Trégua tarifária EUA-China aponta para hegemonia americana em xeque
Acordo de 90 dias expõe recuo dos EUA e consolida a China como potência que resiste à pressão tarifária de Trump, aponta Luis Mauro Filho
A guerra tarifária patrocinada pelos Estados Unidos, sob o comando do presidente Donald Trump, ou por uma inflexão significativa após cerca de quarenta dias de vida.
Após semanas de escalada nas tensões comerciais, China e EUA anunciaram uma trégua parcial, reduzindo substancialmente as tarifas bilaterais.
O secretário do Tesouro dos EUA, Scott Bessent, confirmou a suspensão temporária das tarifas por 90 dias, a partir de 14 de maio. As tarifas americanas sobre produtos chineses caíram de 145% para 30%, enquanto as tarifas chinesas sobre produtos dos EUA foram reduzidas de 125% para 10%.
Esse desfecho ocorreu após a tentativa do governo Trump de pressionar a China a iniciar um diálogo em termos favoráveis aos EUA. Trump chegou a declarar que esperava uma ligação de Pequim propondo negociações, mas a resposta chinesa foi de firmeza e resistência.
O Ministério do Comércio da China destacou que as tarifas foram impostas unilateralmente por Washington e que qualquer conversa só seria viável com a retirada dessas medidas. Pequim não cedeu, e Trump viu-se forçado a buscar o alívio tarifário diante das consequências econômicas negativas da escalada que ele próprio provocou.
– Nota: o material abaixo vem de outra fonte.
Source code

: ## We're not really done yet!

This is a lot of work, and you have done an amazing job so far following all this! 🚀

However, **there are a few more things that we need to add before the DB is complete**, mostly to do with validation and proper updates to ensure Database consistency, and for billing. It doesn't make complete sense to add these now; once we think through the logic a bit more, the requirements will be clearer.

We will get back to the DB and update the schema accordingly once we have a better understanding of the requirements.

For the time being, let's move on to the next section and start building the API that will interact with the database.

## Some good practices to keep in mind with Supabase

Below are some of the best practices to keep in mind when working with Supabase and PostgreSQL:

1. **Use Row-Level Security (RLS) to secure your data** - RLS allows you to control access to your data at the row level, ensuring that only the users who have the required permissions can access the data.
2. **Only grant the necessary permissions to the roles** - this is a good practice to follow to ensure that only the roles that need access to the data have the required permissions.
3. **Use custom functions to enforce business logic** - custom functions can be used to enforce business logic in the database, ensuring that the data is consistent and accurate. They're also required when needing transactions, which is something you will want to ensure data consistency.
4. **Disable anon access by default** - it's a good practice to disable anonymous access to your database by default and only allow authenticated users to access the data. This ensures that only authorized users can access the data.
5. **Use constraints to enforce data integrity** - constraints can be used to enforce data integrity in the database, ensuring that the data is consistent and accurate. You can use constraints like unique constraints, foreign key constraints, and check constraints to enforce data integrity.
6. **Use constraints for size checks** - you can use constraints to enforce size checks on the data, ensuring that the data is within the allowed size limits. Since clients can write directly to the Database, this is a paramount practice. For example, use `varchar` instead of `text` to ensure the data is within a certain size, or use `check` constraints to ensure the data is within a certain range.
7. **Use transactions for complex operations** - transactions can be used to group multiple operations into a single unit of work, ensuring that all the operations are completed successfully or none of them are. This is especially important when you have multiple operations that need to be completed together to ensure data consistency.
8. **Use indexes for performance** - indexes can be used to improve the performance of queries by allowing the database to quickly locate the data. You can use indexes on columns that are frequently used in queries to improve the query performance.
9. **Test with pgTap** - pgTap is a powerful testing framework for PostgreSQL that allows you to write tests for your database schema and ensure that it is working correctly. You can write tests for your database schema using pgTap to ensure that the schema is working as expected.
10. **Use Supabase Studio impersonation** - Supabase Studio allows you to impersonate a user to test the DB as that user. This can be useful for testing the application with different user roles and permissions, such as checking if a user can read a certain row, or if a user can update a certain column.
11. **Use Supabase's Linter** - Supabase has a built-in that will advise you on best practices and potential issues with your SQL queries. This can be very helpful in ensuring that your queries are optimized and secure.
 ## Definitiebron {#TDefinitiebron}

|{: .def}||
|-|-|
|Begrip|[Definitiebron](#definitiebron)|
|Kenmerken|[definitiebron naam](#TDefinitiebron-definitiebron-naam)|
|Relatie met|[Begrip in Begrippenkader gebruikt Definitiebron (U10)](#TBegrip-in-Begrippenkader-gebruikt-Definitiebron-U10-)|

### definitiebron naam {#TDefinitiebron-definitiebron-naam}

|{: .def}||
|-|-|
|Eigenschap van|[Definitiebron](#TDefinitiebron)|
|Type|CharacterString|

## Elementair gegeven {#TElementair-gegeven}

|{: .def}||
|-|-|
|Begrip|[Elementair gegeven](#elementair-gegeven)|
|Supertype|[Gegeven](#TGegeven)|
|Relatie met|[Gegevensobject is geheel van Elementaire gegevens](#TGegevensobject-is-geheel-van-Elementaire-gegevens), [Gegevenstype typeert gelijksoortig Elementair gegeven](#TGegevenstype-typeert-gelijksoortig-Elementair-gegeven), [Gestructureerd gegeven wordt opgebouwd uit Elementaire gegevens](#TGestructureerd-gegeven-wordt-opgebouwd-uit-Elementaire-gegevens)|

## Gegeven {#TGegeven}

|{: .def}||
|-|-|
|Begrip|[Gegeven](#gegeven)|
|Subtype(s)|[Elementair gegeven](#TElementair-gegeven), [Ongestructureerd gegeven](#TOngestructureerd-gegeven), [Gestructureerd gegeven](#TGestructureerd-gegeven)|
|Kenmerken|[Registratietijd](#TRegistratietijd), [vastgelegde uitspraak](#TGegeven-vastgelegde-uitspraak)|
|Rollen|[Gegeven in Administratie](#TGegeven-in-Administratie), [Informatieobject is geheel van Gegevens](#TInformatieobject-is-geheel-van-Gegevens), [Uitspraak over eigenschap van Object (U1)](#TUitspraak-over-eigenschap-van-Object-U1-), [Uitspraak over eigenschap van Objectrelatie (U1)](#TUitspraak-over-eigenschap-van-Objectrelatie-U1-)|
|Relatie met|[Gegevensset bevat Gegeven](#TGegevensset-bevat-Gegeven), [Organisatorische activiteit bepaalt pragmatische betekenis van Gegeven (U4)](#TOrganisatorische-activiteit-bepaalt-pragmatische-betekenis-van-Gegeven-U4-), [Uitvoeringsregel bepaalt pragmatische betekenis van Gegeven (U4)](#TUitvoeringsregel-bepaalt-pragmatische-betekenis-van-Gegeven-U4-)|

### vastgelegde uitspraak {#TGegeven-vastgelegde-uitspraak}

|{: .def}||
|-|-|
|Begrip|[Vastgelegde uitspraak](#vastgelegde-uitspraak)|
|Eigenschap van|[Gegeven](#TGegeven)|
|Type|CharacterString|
A resistência da China frustrou a expectativa da Casa Branca de que Pequim se mostraria disposta a recuar para evitar danos econômicos. Pelo contrário, o governo de Xi Jinping manteve uma postura sólida, recusando-se a negociar sob pressão e investindo em alternativas para mitigar os efeitos das tarifas, como estímulos domésticos e diversificação de mercados.
O presidente chinês também rejeitou tentativas de contato direto feitas por Trump.
A guerra tarifária provocou danos econômicos consideráveis. Nos EUA, as importações dispararam no início do ano em uma corrida para antecipar os efeitos das tarifas, gerando um déficit comercial recorde.
Como resultado, o Produto Interno Bruto americano encolheu 0,3% no primeiro trimestre de 2025 – um revés que não ocorria desde 2022. O Departamento de Comércio dos EUA itiu que o excesso de importações impactou negativamente o desempenho econômico. O resultado reforçou a percepção de que a estratégia tarifária de Trump foi mal calculada e teve efeito contrário ao desejado.
Na China, a contração do setor industrial também foi sentida. O índice PMI caiu para 49,0 em abril, indicando retração da atividade. Ainda assim, o país demonstrou maior resiliência, sustentando sua economia por meio de políticas fiscais e monetárias de estímulo.
A expectativa de crescimento, no entanto, foi revista para 3,5% ao ano – abaixo do padrão chinês dos últimos anos. Mesmo com as dificuldades, analistas destacam que a China saiu fortalecida do embate por não ter cedido à pressão americana.
A trégua firmada representa, portanto, uma vitória tática da China. Analistas observaram que os EUA acabaram atendendo à maioria das exigências de Pequim, inclusive suspendendo a tarifa extra de 34% imposta unilateralmente em abril.
Washington também aceitou criar um canal permanente de negociação, como queria o governo chinês. Além disso, comprometeu-se a trabalhar conjuntamente em questões como o combate ao tráfico de fentanil, vinculadas indiretamente às tarifas.
Esse cenário revela uma mudança na correlação de forças entre as duas maiores economias do planeta.
O episódio aponta, simbolicamente, para um ponto de inflexão na hegemonia econômica e, portanto, política, dos Estados Unidos.
A capacidade americana de impor sua vontade de forma unilateral e ditar os termos do comércio global mostrou-se enfraquecida. A necessidade de recuar e negociar em condições mais equilibradas com a China indica que o mundo caminha para uma ordem econômica mais multipolar, na qual Washington já não exerce o mesmo grau de liderança incontestável.
A trégua de 90 dias é, por ora, um alívio. Mas ela também carrega a certeza de que o paradigma da supremacia econômica americana não é mais absoluto.
Já a China, ao resistir, projetou-se como potência capaz de impor limites a Washington. O resultado deixa claro: o tarifaço não teve o alcance pretendido, e o símbolo de hegemonia mundial dos EUA sofre um desgaste visível. O que virá após esse intervalo provisório dependerá da disposição de ambas as potências para construir uma relação baseada em equilíbrio, e não em imposição.